Voting is one of Americans' most precious rights and responsibilities. That's been driven home forcefully this year with the attention drawn to the Knox County Primary Election by the wretched performance of county government. But the Knox County Primary ballot also has boxes devoted to the presidential primary, where Tennessee voters may have some influence on the nominations of a Democrat and a Republican to meet on the General Election ballot this November.
Ordinarily, the county offices were considered secondary to the national offices. Incumbents had the inside track, relying on limited voter interest. Most of those have been pushed out of office, finally, by the state Supreme Court's finding that the term-limits provision, passed overwhelmingly in 1994 by county voters, was a legal, legitimate, and enforceable addition to the county's home-rule metropolitan charter, which was also ruled valid.
So, with scores of new candidates at the county level and unprecedented interest in those county races, the parties' presidential races have been relegated to a relative back seat for a change. An especially interesting outgrowth of that switch in priorities has been the failure of many voters—particularly first-time voters—to understand that they may only choose to vote on a single party's ballot. They cannot pick from more than one party's candidates, including those for presidential nominations.
In a jurisdiction that is predominantly Republican, such as Knox County, where many voters are disaffected from the Republican national administration and that party's current crop of candidates, that's particularly annoying. There are many voters who are conceding the presidency to whichever Democrat emerges with the nomination. But, with most of the contested county races being fought among Republican candidates, the voters are faced with a Hobson's choice. Help nominate a Democrat for president, or pick the most likely Republican candidates to succeed in reshaping a county government that has become wildly misshapen.
There is an answer to that dilemma that is not totally unpalatable. The Democratic Party front-runners, Sen. Barack Obama and Sen. Hillary Rodham Clinton, are both well qualified and well-suited to the office of the presidency. Former vice-presidential candidate John Edwards is slipping by the wayside, unless he's the surprise winner this Saturday in South Carolina. And none of the Republicans stand out in the same light, especially among fellow Republicans.

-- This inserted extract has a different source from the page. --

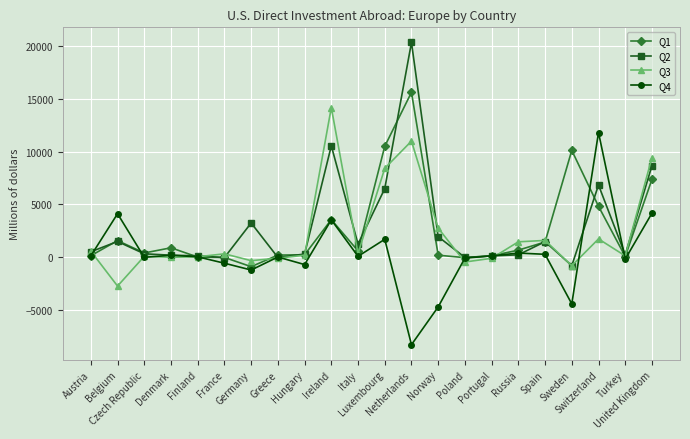

Is it true that Q2 equals 3754 at United Kingdom?

False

The GOP is torn asunder among John McCain, Mitt Romney, Mike Huckabee, and Rudy Giuliani, who has yet to make a showing. Then there's Ron Paul, the populist demagogue. It ain't pretty.
Democrats are tied up in their own race. Otherwise they might cross over in the primaries and vote for Huckabee, or Romney, or even Paul, thinking they'd be easier to beat in the fall than either McCain or Giuliani, who have more moderate followings even though they protest that they are true conservatives.
For the record, there's no Republican, given the tragedy that the Bush presidency has become, who isn't beatable by one of the leading Democrats.
I've personally vacillated between Clinton and Obama over whom to support in the voting booth. In the end, although I believe Clinton would make an excellent president with a thorough understanding of the office and its responsibilities, I'm sidling again toward Obama, who impressed me most in the first place.
Clinton I view as the safer choice, for the reason that she is predictably mid-road among the Democrats and would view the office from a cold, if not icy, perspective. She earned immeasurable respect as first lady by the dignity with which she handled her husband's foibles, and she's been a distinguished senator in representing the state of New York. She also has the added value of her husband's presence and experience, and his record of accomplishment.
What Clinton lacks is what Obama brings to his party and to a cynical nation—inspiration. His view of the nation and the world is just what that says, inspiring. He has also been a distinguished senator for Illinois, but he has the evident character of a leader at a time when effective leadership of this country is sorely needed at home and abroad.
Barack Obama also has a dynamic wife, Michelle, with an intellect equal to her husband's and the personality to match, who would make an outstanding first lady. What all of that means is that when I close the voting booth curtain behind me for the primary—unless things change dramatically before Feb. 5—I will vote for Sen. Obama and be proud to say so.